Monday, Dec. 26, 1949

"One of the People"

The first day he landed at the Dallas airport from New York last September, shock-haired, strapping (6 ft. 2 in., 185 lbs.) Walter Hendl slapped on a cowboy Stetson and accepted appointment as an honorary deputy sheriff. In the next few days he lunched with Fan Dancer Sally Rand at the Junior Chamber of Commerce, judged a beauty contest, went to a Neiman-Marcus fashion show, played jazz piano for the girls at a local prep school and lunched with the Rotarians. For jovial New Jersey-born Hendl, it was all part of his new job as conductor of the Dallas Symphony Orchestra.

At 32, Walter Hendl is the youngest permanent conductor of a major U.S. symphony orchestra. Since September, he has also been one of the busiest. Last month, in addition to rehearsing long hours with his new orchestra, he composed a Concerto for Toys and Orchestra, then flew to New York and recorded it. On the side, he found time to inaugurate a competition in composition and another in instrument playing for pupils in the Dallas public schools. And one night, with visiting Conductor Sir Thomas Beecham on the podium, he sat down at the piano and gave a workmanlike performance of Brahms's Piano Concerto No. 1. Dallas music lovers, whom Hendl has diplomatically described as "extremely perceptive," were delighted.

Concertos & Jive. The Dallas Symphony Orchestra is small (82 players), local (half of the musicians come from east Texas), young (average age: 30) and very enthusiastic over its new conductor. Though there is an impressive "Founded in 1901" at the top of its programs, the present orchestra is really only five years old: in 1945, after a wartime hiatus, Hungarian-born Antal Dorati (now conductor of the Minneapolis Symphony) reorganized it and made it for the first time a competent, nationally respected organization. Hendl has continued Dorati's tradition of introducing new works. With Rudolf Firkusny at the piano last month, he conducted the orchestra in the world premiere of Bohuslav Martinu's Piano Concerto No. j. This week, in an all-Strauss program, he presented the U.S. premiere of one of the late composer's last works, his Concertino for Clarinet, Bassoon, Harp and Strings.

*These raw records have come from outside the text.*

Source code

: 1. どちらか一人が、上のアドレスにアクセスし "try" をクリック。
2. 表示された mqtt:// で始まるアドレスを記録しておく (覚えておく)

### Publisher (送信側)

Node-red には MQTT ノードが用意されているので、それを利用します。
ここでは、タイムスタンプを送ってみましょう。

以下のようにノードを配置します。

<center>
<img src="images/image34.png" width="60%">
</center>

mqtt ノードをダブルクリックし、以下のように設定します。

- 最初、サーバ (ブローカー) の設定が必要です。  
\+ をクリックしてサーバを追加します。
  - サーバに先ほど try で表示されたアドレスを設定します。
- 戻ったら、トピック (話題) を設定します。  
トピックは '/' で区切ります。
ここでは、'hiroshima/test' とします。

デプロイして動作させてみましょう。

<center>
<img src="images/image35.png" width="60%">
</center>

Walter Hendl first started waving his hands in front of an orchestra in 1939, when he won a Curtis Institute conducting fellowship with Fritz Reiner. In 1944 he was discharged from two years of Army service, during which he had led a dance band, the Jive Bombers. In the next year he wrote the music for a successful Broadway show, Dark of the Moon, and went to work as assistant conductor of the New York Philharmonic-Symphony. Impressed by his work in New York, the trustees of the Dallas orchestra offered him their conductorship.

White Tie & Overalls. In Texas one of Hendl's most spectacular achievements was his engineering of a musical rapprochement between Dallas and its bitter rival, Fort Worth, 35 miles away. One afternoon last month Hendl, in overalls and a farmer's straw hat, conducted a successful children's concert in Fort Worth. That evening, in white tie, he gave their elders a solid program of Bach, Mozart and Stravinsky. Forthwith, Fort Worth Flour Miller Edwin Bewley Jr. persuaded a group of his fellow citizens to form a Fort Worth Symphony Society. Its purpose: to promote further concerts in Fort Worth by the Dallas Symphony Orchestra.

Hendl believes both that "Bach should be heard more," and that "Jazz and show music contain examples which . . . can only be called good music . . . and will find a permanent place in our musical culture." Hendl plans to serve his listeners a menu made up 65% of old masters, 35% of new music or music new to Dallas.

For himself, Conductor Hendl hopes to be able to do a bit more entertaining in his rambling white house in fashionable Preston Hollow, which he shares with his onetime actress wife "Newby" and daughter Susan, 2, and possibly get in a bit of tennis and flying. "It is highly desirable," he says, "that a conductor be recognized as one of the people. I don't plan to lead an ivory-tower existence."